Design: Retrospective cross-sectional review of medical records for serious errors and adverse events.

Setting: Tertiary interdisciplinary neonatal PICU.

Patients: All admissions to our PICU who died despite a low expected mortality (Pediatric Index of Mortality) of less than 10% (trigger-positive admissions). They were compared with a random sample of 100 PICU admissions with a Pediatric Index of Mortality of less than 10% who survived (trigger-negative admissions).

Interventions: None.

Measurements and main results: There were 7,383 admissions (91%) with a Pediatric Index of Mortality 2 below 10%. Seventy-two trigger-positive admissions and 100 trigger-negative admissions met the criteria for detailed chart review. Forty-five serious errors and adverse events were identified, 0.47 per trigger-positive admission and 0.11 per trigger-negative admission (p < 0.001). Nineteen serious errors and adverse events (42%) were related to clinical sepsis acquired during the PICU stay, 17 (89%) in trigger-positive admissions and two (11%) in trigger-negative admissions (p < 0.001). A further 18 serious errors and adverse events (40%) were intervention related, nine (50%) in trigger-positive admissions and nine (50%) in trigger-negative admissions (p = 0.46). Eight serious errors and adverse events (18%) were associated with medication use, all of which occurred in trigger-positive admissions (p = 0.001). The median (interquartile range) age for admissions with and without serious errors and adverse events was 0.3 months (0.0-4.6 mo) and 7.4 months (0.4-58.4 mo) (p < 0.001), and their median (interquartile range) duration of invasive ventilation was 140 hours (50-451 hr) and 2 hours (0-41 hr) (p < 0.001), respectively.

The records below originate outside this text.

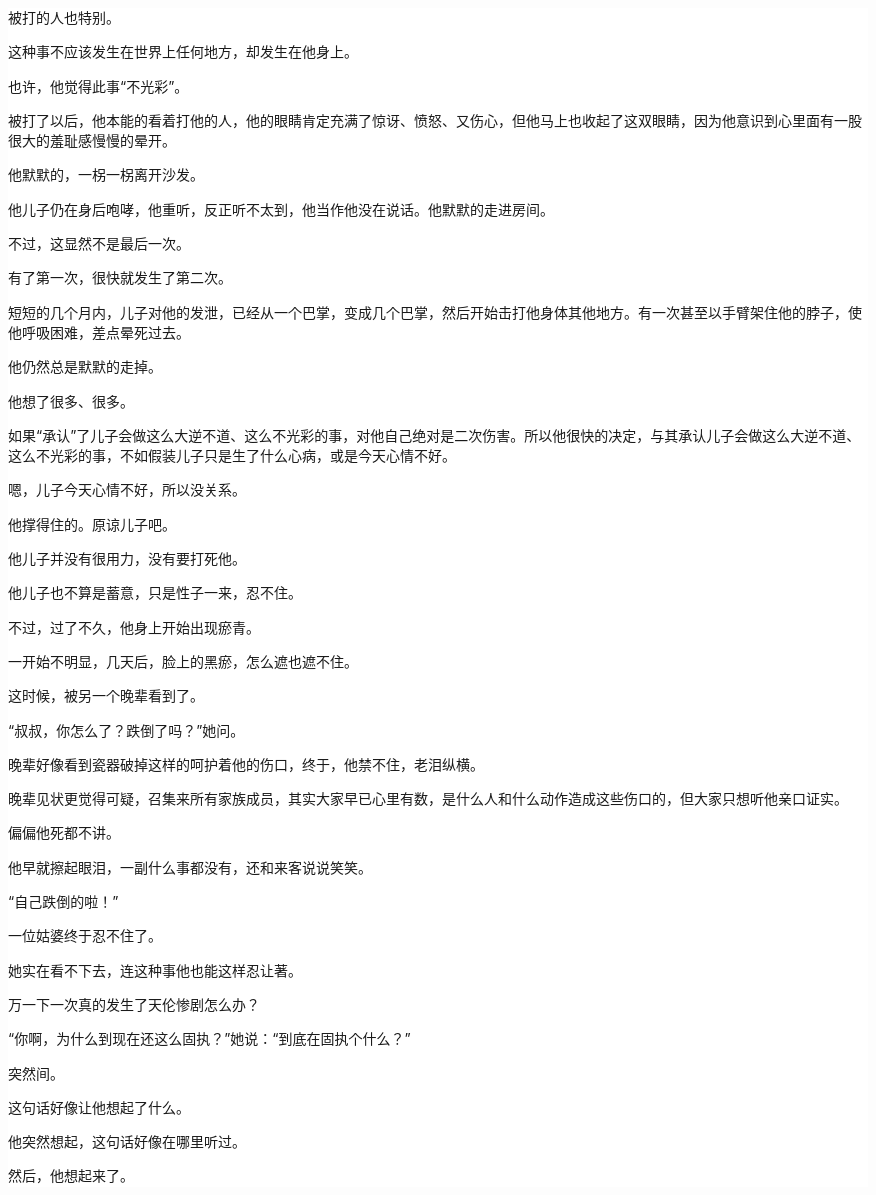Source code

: 被打的人也特别。

这种事不应该发生在世界上任何地方，却发生在他身上。

也许，他觉得此事“不光彩”。

被打了以后，他本能的看着打他的人，他的眼睛肯定充满了惊讶、愤怒、又伤心，但他马上也收起了这双眼睛，因为他意识到心里面有一股很大的羞耻感慢慢的晕开。

他默默的，一柺一柺离开沙发。

他儿子仍在身后咆哮，他重听，反正听不太到，他当作他没在说话。他默默的走进房间。

不过，这显然不是最后一次。

有了第一次，很快就发生了第二次。

短短的几个月内，儿子对他的发泄，已经从一个巴掌，变成几个巴掌，然后开始击打他身体其他地方。有一次甚至以手臂架住他的脖子，使他呼吸困难，差点晕死过去。

他仍然总是默默的走掉。

他想了很多、很多。

如果“承认”了儿子会做这么大逆不道、这么不光彩的事，对他自己绝对是二次伤害。所以他很快的决定，与其承认儿子会做这么大逆不道、这么不光彩的事，不如假装儿子只是生了什么心病，或是今天心情不好。

嗯，儿子今天心情不好，所以没关系。

他撑得住的。原谅儿子吧。

他儿子并没有很用力，没有要打死他。

他儿子也不算是蓄意，只是性子一来，忍不住。

不过，过了不久，他身上开始出现瘀青。

一开始不明显，几天后，脸上的黑瘀，怎么遮也遮不住。

这时候，被另一个晚辈看到了。

“叔叔，你怎么了？跌倒了吗？”她问。

晚辈好像看到瓷器破掉这样的呵护着他的伤口，终于，他禁不住，老泪纵横。

晚辈见状更觉得可疑，召集来所有家族成员，其实大家早已心里有数，是什么人和什么动作造成这些伤口的，但大家只想听他亲口证实。

偏偏他死都不讲。

他早就擦起眼泪，一副什么事都没有，还和来客说说笑笑。

“自己跌倒的啦！”

一位姑婆终于忍不住了。

她实在看不下去，连这种事他也能这样忍让著。

万一下一次真的发生了天伦惨剧怎么办？

“你啊，为什么到现在还这么固执？”她说：“到底在固执个什么？”

突然间。

这句话好像让他想起了什么。

他突然想起，这句话好像在哪里听过。

然后，他想起来了。

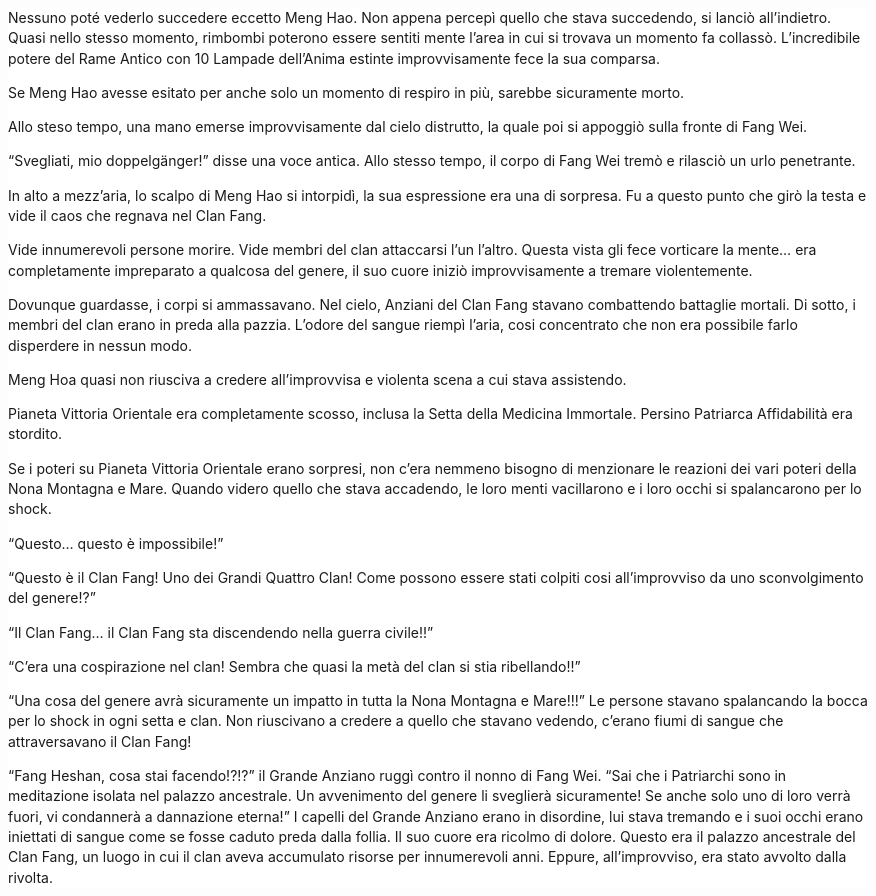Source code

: Nessuno poté vederlo succedere eccetto Meng Hao. Non appena percepì quello che stava succedendo, si lanciò all’indietro. Quasi nello stesso momento, rimbombi poterono essere sentiti mente l’area in cui si trovava un momento fa collassò. L’incredibile potere del Rame Antico con 10 Lampade dell’Anima estinte improvvisamente fece la sua comparsa.


Se Meng Hao avesse esitato per anche solo un momento di respiro in più, sarebbe sicuramente morto.


Allo steso tempo, una mano emerse improvvisamente dal cielo distrutto, la quale poi si appoggiò sulla fronte di Fang Wei.


“Svegliati, mio doppelgänger!” disse una voce antica. Allo stesso tempo, il corpo di Fang Wei tremò e rilasciò un urlo penetrante.


In alto a mezz’aria, lo scalpo di Meng Hao si intorpidì, la sua espressione era una di sorpresa. Fu a questo punto che girò la testa e vide il caos che regnava nel Clan Fang.


Vide innumerevoli persone morire. Vide membri del clan attaccarsi l’un l’altro. Questa vista gli fece vorticare la mente… era completamente impreparato a qualcosa del genere, il suo cuore iniziò improvvisamente a tremare violentemente.


Dovunque guardasse, i corpi si ammassavano. Nel cielo, Anziani del Clan Fang stavano combattendo battaglie mortali. Di sotto, i membri del clan erano in preda alla pazzia. L’odore del sangue riempì l’aria, cosi concentrato che non era possibile farlo disperdere in nessun modo.


Meng Hoa quasi non riusciva a credere all’improvvisa e violenta scena a cui stava assistendo.


Pianeta Vittoria Orientale era completamente scosso, inclusa la Setta della Medicina Immortale. Persino Patriarca Affidabilità era stordito.


Se i poteri su Pianeta Vittoria Orientale erano sorpresi, non c’era nemmeno bisogno di menzionare le reazioni dei vari poteri della Nona Montagna e Mare. Quando videro quello che stava accadendo, le loro menti vacillarono e i loro occhi si spalancarono per lo shock.


“Questo… questo è impossibile!”


“Questo è il Clan Fang! Uno dei Grandi Quattro Clan! Come possono essere stati colpiti cosi all’improvviso da uno sconvolgimento del genere!?”


“Il Clan Fang… il Clan Fang sta discendendo nella guerra civile!!”


“C’era una cospirazione nel clan! Sembra che quasi la metà del clan si stia ribellando!!”


“Una cosa del genere avrà sicuramente un impatto in tutta la Nona Montagna e Mare!!!” Le persone stavano spalancando la bocca per lo shock in ogni setta e clan. Non riuscivano a credere a quello che stavano vedendo, c’erano fiumi di sangue che attraversavano il Clan Fang!


“Fang Heshan, cosa stai facendo!?!?” il Grande Anziano ruggì contro il nonno di Fang Wei. “Sai che i Patriarchi sono in meditazione isolata nel palazzo ancestrale. Un avvenimento del genere li sveglierà sicuramente! Se anche solo uno di loro verrà fuori, vi condannerà a dannazione eterna!” I capelli del Grande Anziano erano in disordine, lui stava tremando e i suoi occhi erano iniettati di sangue come se fosse caduto preda dalla follia. Il suo cuore era ricolmo di dolore. Questo era il palazzo ancestrale del Clan Fang, un luogo in cui il clan aveva accumulato risorse per innumerevoli anni. Eppure, all’improvviso, era stato avvolto dalla rivolta.
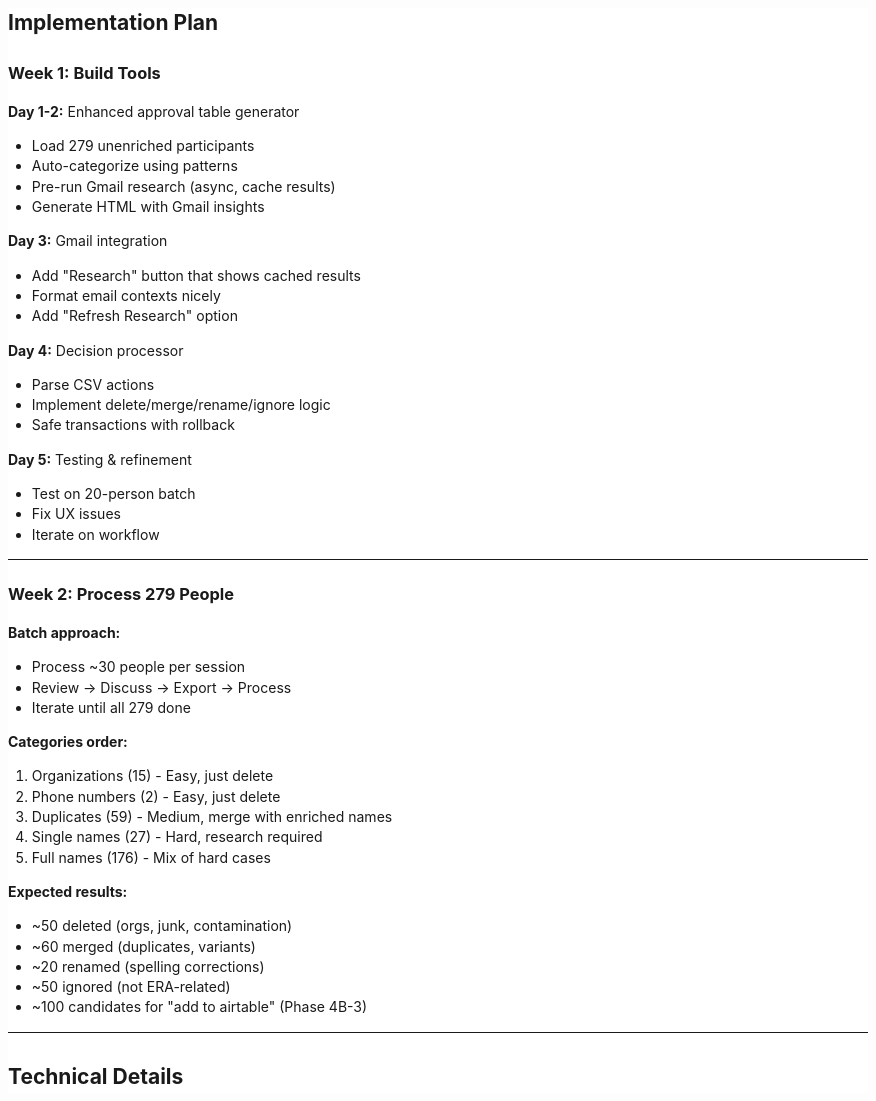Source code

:
## Implementation Plan

### **Week 1: Build Tools**

**Day 1-2:** Enhanced approval table generator
- Load 279 unenriched participants
- Auto-categorize using patterns
- Pre-run Gmail research (async, cache results)
- Generate HTML with Gmail insights

**Day 3:** Gmail integration
- Add "Research" button that shows cached results
- Format email contexts nicely
- Add "Refresh Research" option

**Day 4:** Decision processor
- Parse CSV actions
- Implement delete/merge/rename/ignore logic
- Safe transactions with rollback

**Day 5:** Testing & refinement
- Test on 20-person batch
- Fix UX issues
- Iterate on workflow

---

### **Week 2: Process 279 People**

**Batch approach:**
- Process ~30 people per session
- Review → Discuss → Export → Process
- Iterate until all 279 done

**Categories order:**
1. Organizations (15) - Easy, just delete
2. Phone numbers (2) - Easy, just delete  
3. Duplicates (59) - Medium, merge with enriched names
4. Single names (27) - Hard, research required
5. Full names (176) - Mix of hard cases

**Expected results:**
- ~50 deleted (orgs, junk, contamination)
- ~60 merged (duplicates, variants)
- ~20 renamed (spelling corrections)
- ~50 ignored (not ERA-related)
- ~100 candidates for "add to airtable" (Phase 4B-3)

---

## Technical Details
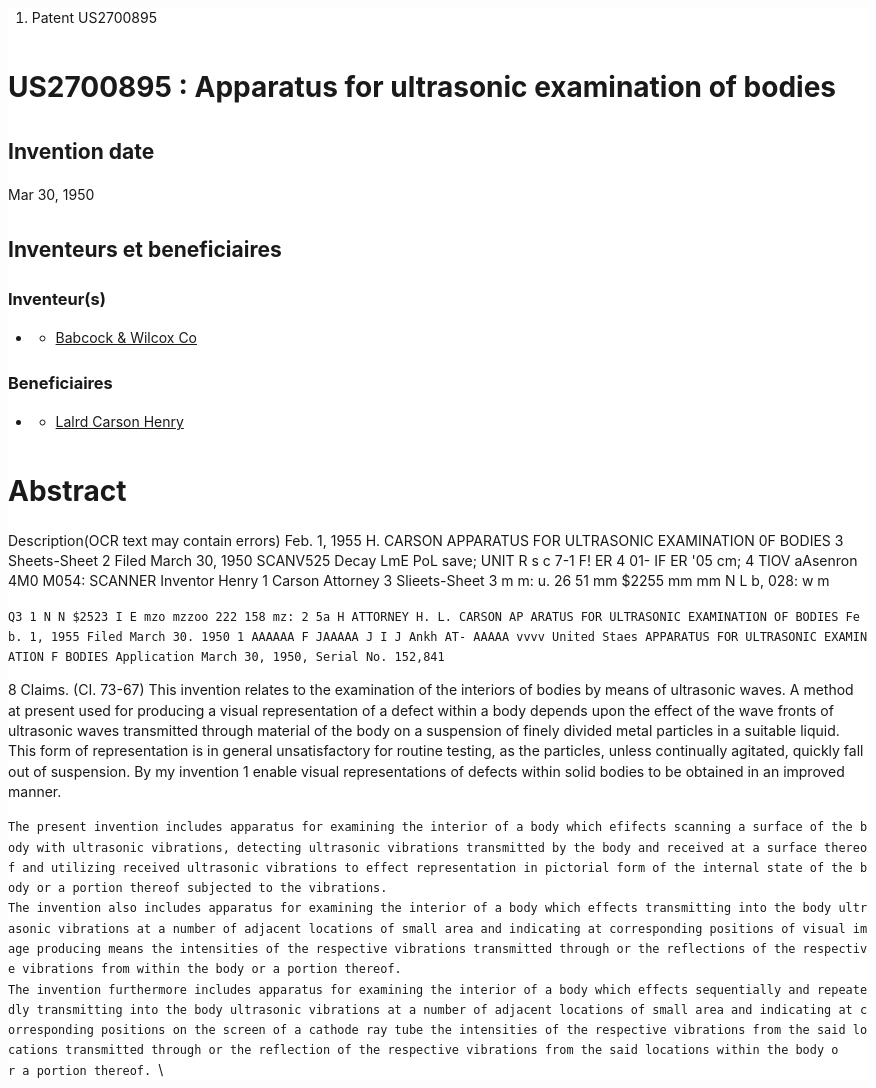 1.  Patent US2700895

US2700895 : Apparatus for ultrasonic examination of bodies
==========================================================

Invention date
--------------

Mar 30, 1950

Inventeurs et beneficiaires
---------------------------

### Inventeur(s)

-   -   [Babcock & Wilcox Co](Babcock_&_Wilcox_Co "wikilink")

### Beneficiaires

-   -   [Lalrd Carson Henry](Lalrd_Carson_Henry "wikilink")

Abstract
========

Description(OCR text may contain errors) Feb. 1, 1955 H. CARSON
APPARATUS FOR ULTRASONIC EXAMINATION 0F BODIES 3 Sheets-Sheet 2 Filed
March 30, 1950 SCANV525 Decay LmE PoL save; UNIT R s c 7-1 F! ER 4 01-
IF ER '05 cm; 4 TlOV aAsenron 4M0 M054: SCANNER Inventor Henry 1 Carson
Attorney 3 Slieets-Sheet 3 m m: u. 26 51 mm \$2255 mm mm N L b, 028: w m

`Q3 1 N N $2523 I E mzo mzzoo 222 158 mz: 2 5a H ATTORNEY H. L. CARSON AP ARATUS FOR ULTRASONIC EXAMINATION OF BODIES Feb. 1, 1955 Filed March 30. 1950 1 AAAAAA F JAAAAA J I J Ankh AT- AAAAA vvvv United Staes APPARATUS FOR ULTRASONIC EXAMINATION F BODIES Application March 30, 1950, Serial No. 152,841 `

8 Claims. (CI. 73-67) This invention relates to the examination of the
interiors of bodies by means of ultrasonic waves. A method at present
used for producing a visual representation of a defect within a body
depends upon the effect of the wave fronts of ultrasonic waves
transmitted through material of the body on a suspension of finely
divided metal particles in a suitable liquid. This form of
representation is in general unsatisfactory for routine testing, as the
particles, unless continually agitated, quickly fall out of suspension.
By my invention 1 enable visual representations of defects within solid
bodies to be obtained in an improved manner.

`The present invention includes apparatus for examining the interior of a body which efifects scanning a surface of the body with ultrasonic vibrations, detecting ultrasonic vibrations transmitted by the body and received at a surface thereof and utilizing received ultrasonic vibrations to effect representation in pictorial form of the internal state of the body or a portion thereof subjected to the vibrations. `\
`The invention also includes apparatus for examining the interior of a body which effects transmitting into the body ultrasonic vibrations at a number of adjacent locations of small area and indicating at corresponding positions of visual image producing means the intensities of the respective vibrations transmitted through or the reflections of the respective vibrations from within the body or a portion thereof. `\
`The invention furthermore includes apparatus for examining the interior of a body which effects sequentially and repeatedly transmitting into the body ultrasonic vibrations at a number of adjacent locations of small area and indicating at corresponding positions on the screen of a cathode ray tube the intensities of the respective vibrations from the said locations transmitted through or the reflection of the respective vibrations from the said locations within the body or a portion thereof. `\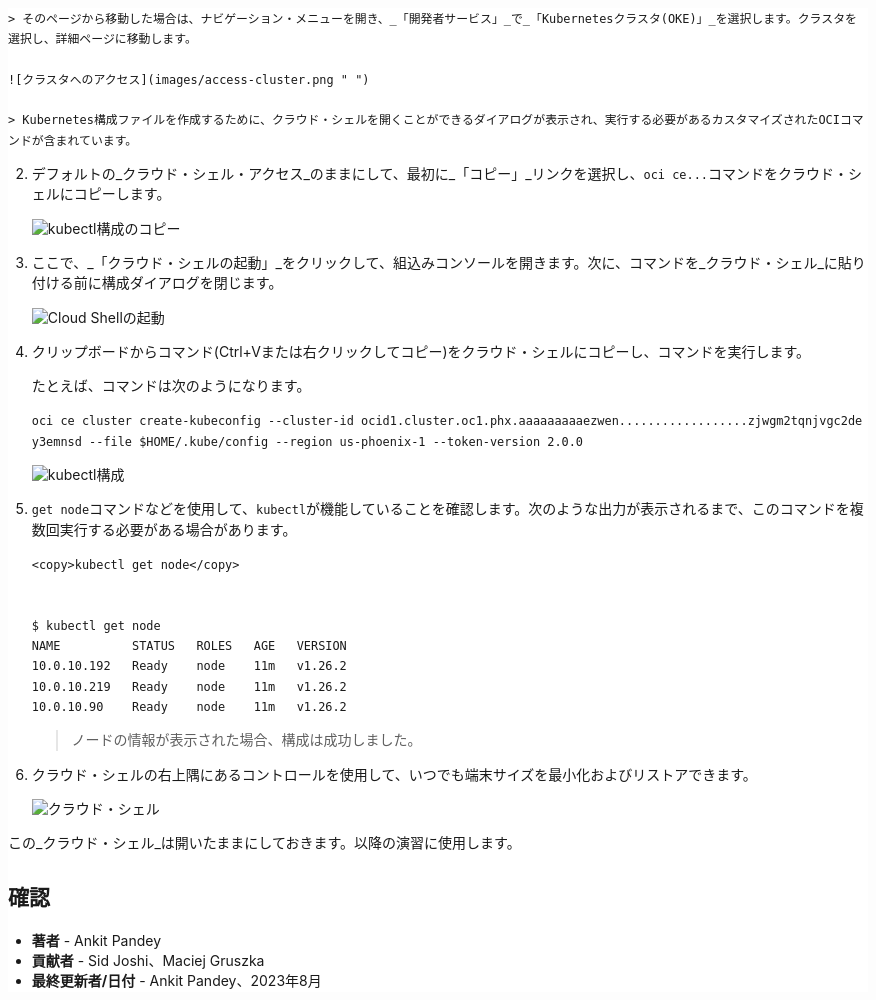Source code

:     > そのページから移動した場合は、ナビゲーション・メニューを開き、_「開発者サービス」_で_「Kubernetesクラスタ(OKE)」_を選択します。クラスタを選択し、詳細ページに移動します。
    
    ![クラスタへのアクセス](images/access-cluster.png " ")
    
    > Kubernetes構成ファイルを作成するために、クラウド・シェルを開くことができるダイアログが表示され、実行する必要があるカスタマイズされたOCIコマンドが含まれています。
    
2.  デフォルトの_クラウド・シェル・アクセス_のままにして、最初に_「コピー」_リンクを選択し、`oci ce...`コマンドをクラウド・シェルにコピーします。
    
    ![kubectl構成のコピー](images/copy-config.png " ")
    
3.  ここで、_「クラウド・シェルの起動」_をクリックして、組込みコンソールを開きます。次に、コマンドを_クラウド・シェル_に貼り付ける前に構成ダイアログを閉じます。
    
    ![Cloud Shellの起動](images/launch-cloudshell.png " ")
    
4.  クリップボードからコマンド(Ctrl+Vまたは右クリックしてコピー)をクラウド・シェルにコピーし、コマンドを実行します。
    
    たとえば、コマンドは次のようになります。
    
        oci ce cluster create-kubeconfig --cluster-id ocid1.cluster.oc1.phx.aaaaaaaaaezwen..................zjwgm2tqnjvgc2dey3emnsd --file $HOME/.kube/config --region us-phoenix-1 --token-version 2.0.0
        
    
    ![kubectl構成](images/kube-config.png " ")
    
5.  `get node`コマンドなどを使用して、`kubectl`が機能していることを確認します。次のような出力が表示されるまで、このコマンドを複数回実行する必要がある場合があります。
    
        <copy>kubectl get node</copy>
        
    
        $ kubectl get node
        NAME          STATUS   ROLES   AGE   VERSION
        10.0.10.192   Ready    node    11m   v1.26.2
        10.0.10.219   Ready    node    11m   v1.26.2
        10.0.10.90    Ready    node    11m   v1.26.2
        
    
    > ノードの情報が表示された場合、構成は成功しました。
    
6.  クラウド・シェルの右上隅にあるコントロールを使用して、いつでも端末サイズを最小化およびリストアできます。
    
    ![クラウド・シェル](images/cloudshell.png " ")
    

この_クラウド・シェル_は開いたままにしておきます。以降の演習に使用します。

## 確認

*   **著者** - Ankit Pandey
*   **貢献者** - Sid Joshi、Maciej Gruszka
*   **最終更新者/日付** - Ankit Pandey、2023年8月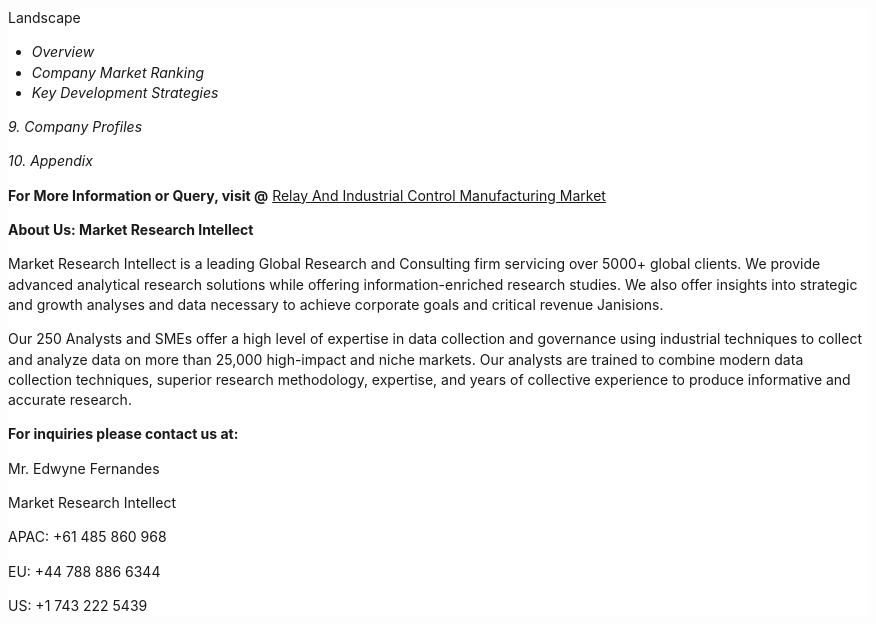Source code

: Landscape</span></em></p><ul><li><em><span class="">Overview</span></em></li><li><em><span class="">Company Market Ranking</span></em></li><li><em><span class="">Key Development Strategies</span></em></li></ul><p><em><span class="font-[700]">9. Company Profiles</span></em></p><p><em><span class="font-[700]">10. Appendix</span></em></p><p><span class="font-[700]"><strong>For More Information or Query, visit&nbsp;@</strong>&nbsp;</span><span class="font-[700]"><a href="https://www.marketresearchintellect.com/product/relay-and-industrial-control-manufacturing-market/?utm_source=Linkedin&utm_medium=841" target="_blank" data-tracking-control-name="article-ssr-frontend-pulse_little-text-block" data-tracking-will-navigate="" data-test-link="">Relay And Industrial Control Manufacturing Market</a></span></p><p><strong><span class="font-[700]">About Us: Market Research Intellect</span></strong></p><p><span class="">Market Research Intellect is a leading Global Research and Consulting firm servicing over 5000+ global clients. We provide advanced analytical research solutions while offering information-enriched research studies.&nbsp;</span>We also offer insights into strategic and growth analyses and data necessary to achieve corporate goals and critical revenue Janisions.</p><p><span class="">Our 250 Analysts and SMEs offer a high level of expertise in data collection and governance using industrial techniques to collect and analyze data on more than 25,000 high-impact and niche markets. Our analysts are trained to combine modern data collection techniques, superior research methodology, expertise, and years of collective experience to produce informative and accurate research.</span></p><p><strong>For inquiries please contact us at:</strong></p><p>Mr. Edwyne Fernandes</p><p>Market Research Intellect</p><p>APAC: +61 485 860 968</p><p>EU: +44 788 886 6344</p><p>US: +1 743 222 5439</p>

Conclusions: The records of PICU patients with a low expected mortality at admission and death in PICU should be reviewed routinely and/or discussed at morbidity and mortality meetings. These patients may have experienced more in-hospital safety-related events compared with PICU patients with a low Pediatric Index of Mortality who survived. Such adverse events may be amenable to system changes, thus improving patient care.